The term “vehicle component” as used herein is intended to include not only the suspension and the differential but also an engine mounting and a wide variety of suspension-related components such as a spring.

The molten metal to be die cast may be magnesium alloy, Cu—Al alloys, steel, or other material suitable for the die casting. The aluminum alloy or magnesium alloy is preferably used for reducing the weight of the resultant sub-frame.

As shown in FIG. 7A, the projecting portion 102 of the sub-frame 101 of FIG. 8 protrudes from the horizontal member 121. A curved portion 123 is formed at a junction portion where the horizontal member 121 and the vertical member 122 meet or are joined together. The curved portion 123 is curved to give a radius r of curvature. The radius r of curvature is made small such that the sub-frame 101 can be produced through casting using sand molds, metal molds or lost pattern molds. These molds have formed therein passageways of width W1. Molten metal filling up such passageways is cast into the junction portion of width W1.

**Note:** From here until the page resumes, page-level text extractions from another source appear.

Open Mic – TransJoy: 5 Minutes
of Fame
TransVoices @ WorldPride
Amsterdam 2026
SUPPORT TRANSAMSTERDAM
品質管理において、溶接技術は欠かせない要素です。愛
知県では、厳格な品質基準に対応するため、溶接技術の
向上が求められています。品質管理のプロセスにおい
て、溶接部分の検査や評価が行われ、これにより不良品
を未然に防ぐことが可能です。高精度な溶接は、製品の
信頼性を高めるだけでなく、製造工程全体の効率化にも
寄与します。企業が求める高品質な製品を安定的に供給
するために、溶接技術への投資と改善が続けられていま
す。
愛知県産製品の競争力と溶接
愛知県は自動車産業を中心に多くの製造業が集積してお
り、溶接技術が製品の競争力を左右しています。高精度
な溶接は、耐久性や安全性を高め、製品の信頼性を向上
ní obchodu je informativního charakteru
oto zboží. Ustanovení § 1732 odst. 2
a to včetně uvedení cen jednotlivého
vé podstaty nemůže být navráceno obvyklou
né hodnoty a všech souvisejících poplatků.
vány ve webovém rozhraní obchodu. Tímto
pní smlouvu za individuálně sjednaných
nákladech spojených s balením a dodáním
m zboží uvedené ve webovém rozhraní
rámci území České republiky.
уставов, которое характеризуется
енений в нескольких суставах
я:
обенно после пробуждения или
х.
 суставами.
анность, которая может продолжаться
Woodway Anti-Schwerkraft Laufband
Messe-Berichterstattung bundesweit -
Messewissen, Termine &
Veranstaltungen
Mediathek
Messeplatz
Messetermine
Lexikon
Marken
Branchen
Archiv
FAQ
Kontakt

Referring to FIG. 7B, generally triangular portions 61a are positioned or formed at a junction portion where the horizontal members 24a and 24b and the vertical member 23b meet or are joined together, respectively. The portions 61a are bulged towards the horizontal members 24a and 24a. Likewise, a generally triangular portions 61b (see FIG. 4) are positioned or formed at a junction portion where the horizontal members 24a and 24b and the vertical member 23a meet or are joined together, respectively. The portions 61b are bulged towards the horizontal members 24a and 24b. It is to be understood that these bulged portions 61a, 61b lie in a plane defined by the horizontal members 24a, 24b and the vertical members 23a, 23b. The junction portions having the thus arranged bulged portions 61a, 61b provide increased width W2. The junction portions correspond to a portion of width W2 of the cavity formed in the die casting machine 30. Each of the bulged portions 61a, 62a is pierced to provide a hole 62. Each of the bulged portions 61a, 62a having the holes 62, 62 formed therein is to be mounted to such a small vehicle component as the exhaust pipe 103 shown in FIG. 8.

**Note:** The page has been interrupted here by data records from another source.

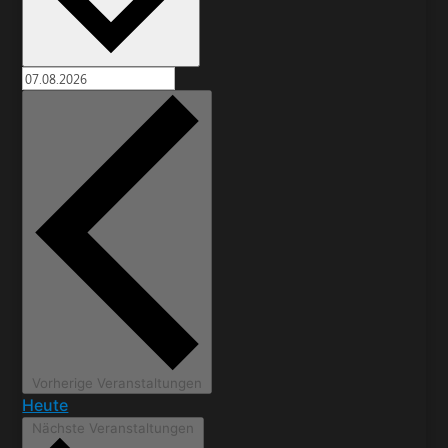
Vorherige
Veranstaltungen
Heute
Nächste
Veranstaltungen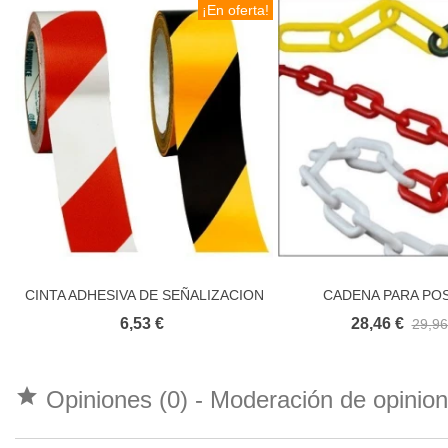
¡En oferta!
CINTA ADHESIVA DE SEÑALIZACION
CADENA PARA PO
Añadir al carrito
Añadir al carr
SEÑALIZACI
6,53 €
28,46 €
29,96

Opiniones (0) - Moderación de opini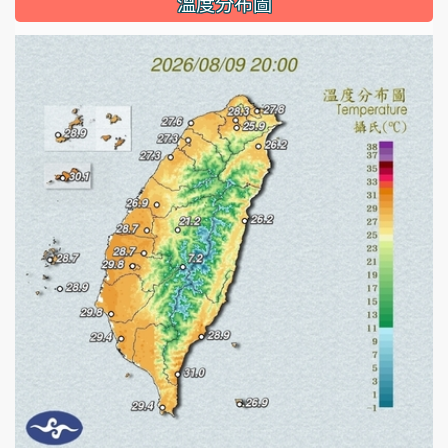
溫度分布圖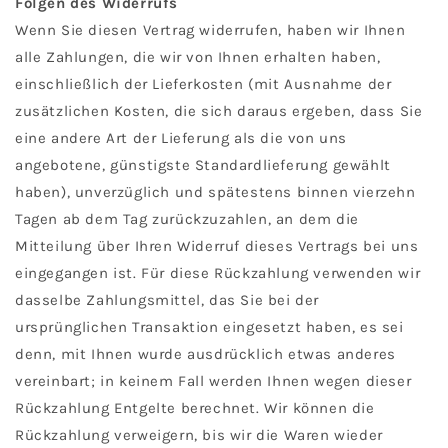
Folgen des Widerrufs
Wenn Sie diesen Vertrag widerrufen, haben wir Ihnen
alle Zahlungen, die wir von Ihnen erhalten haben,
einschließlich der Lieferkosten (mit Ausnahme der
zusätzlichen Kosten, die sich daraus ergeben, dass Sie
eine andere Art der Lieferung als die von uns
angebotene, günstigste Standardlieferung gewählt
haben), unverzüglich und spätestens binnen vierzehn
Tagen ab dem Tag zurückzuzahlen, an dem die
Mitteilung über Ihren Widerruf dieses Vertrags bei uns
eingegangen ist. Für diese Rückzahlung verwenden wir
dasselbe Zahlungsmittel, das Sie bei der
ursprünglichen Transaktion eingesetzt haben, es sei
denn, mit Ihnen wurde ausdrücklich etwas anderes
vereinbart; in keinem Fall werden Ihnen wegen dieser
Rückzahlung Entgelte berechnet. Wir können die
Rückzahlung verweigern, bis wir die Waren wieder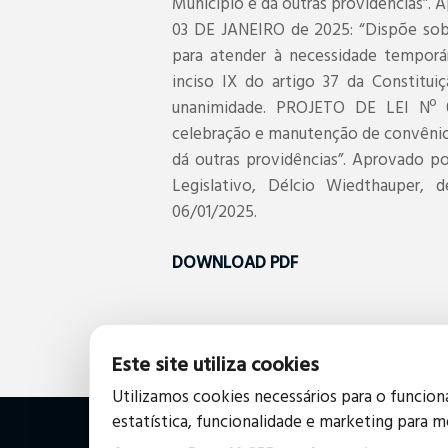
Município e dá outras providências”.
03 DE JANEIRO de 2025: “Dispõe sob
para atender à necessidade temporár
inciso IX do artigo 37 da Constitui
unanimidade. PROJETO DE LEI Nº 
celebração e manutenção de convênio
dá outras providências”. Aprovado p
Legislativo, Délcio Wiedthauper, d
06/01/2025.
DOWNLOAD PDF
Este site utiliza cookies
Utilizamos cookies necessários para o funcio
estatística, funcionalidade e marketing para m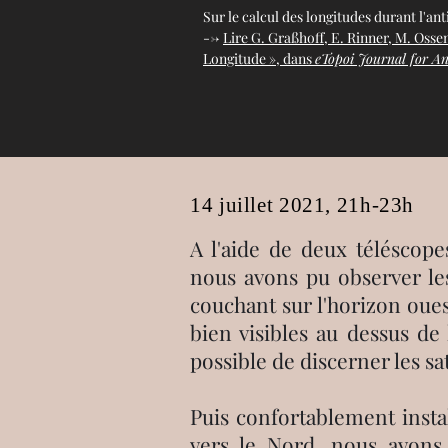
Sur le calcul des longitudes durant l'ant
-->
Lire G. Graßhoff, E. Rinner, M. Osse
Longitude », dans
eTopoi Journal for An
14 juillet 2021, 21h-23h
A l'aide de deux téléscope
nous avons pu observer le
couchant sur l'horizon oues
bien visibles au dessus de
possible de discerner les sat
Puis confortablement instal
vers le Nord, nous avons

It is noted that molten metal flows much faster in the die casting than in the casting. Since the junction portions have the width W2 larger than the width W1, the molten metal to be die cast flows smoothly within the portion of the cavity corresponding to the junction portion. The flow of the molten metal is shown by arrows of FIG. 7B.

By thus providing the increased width of the junction portion of the sub-frame, it becomes possible to prevent the misrun which would be otherwise produced in the die casting. Further, since there can be formed the bulges portions 61a, 61b, there is no need for particular projecting portions as shown in FIG. 8.

The term “small vehicle component” as used herein is intended to include not only the exhaust pipe but also a wide variety of components suitable for attachment to the rear sub-frame.

Although the present invention has been described as being applied to the rear sub-frame, it is applicable to a front sub-frame.

The present disclosure relates to the subject matter of Japanese Patent Applications Nos. 2000-334625 and 2000-334633, filed on Nov. 1, 2000, the disclosures of which are expressly incorporated herein by reference in their entireties.

Claims

1. A die cast sub-frame for use in mounting a vehicle component to a vehicle body, the sub-frame comprising:

a body portion; and

a mounting portion adapted to be attached to the vehicle component, the mounting portion being provided on the body portion;

the sub-frame being produced by a die casting process and a die casting machine having formed therein a gate, runners communicating with the gate, and a cavity communicating with a communication portion of the runner, the die casting process comprising the steps of:

positioning the mounting portion in correspondence with the communication portion;

flowing molten alloy through the runner into the cavity, wherein solidification occurs at the farthest portion of the alloy from the communication portion;

applying pressure to the nearest part of the alloy to the communication portion, thereby compressing the nearest part into a dense cast structure having greater mechanical strength than the rest of the die cast sub-frame.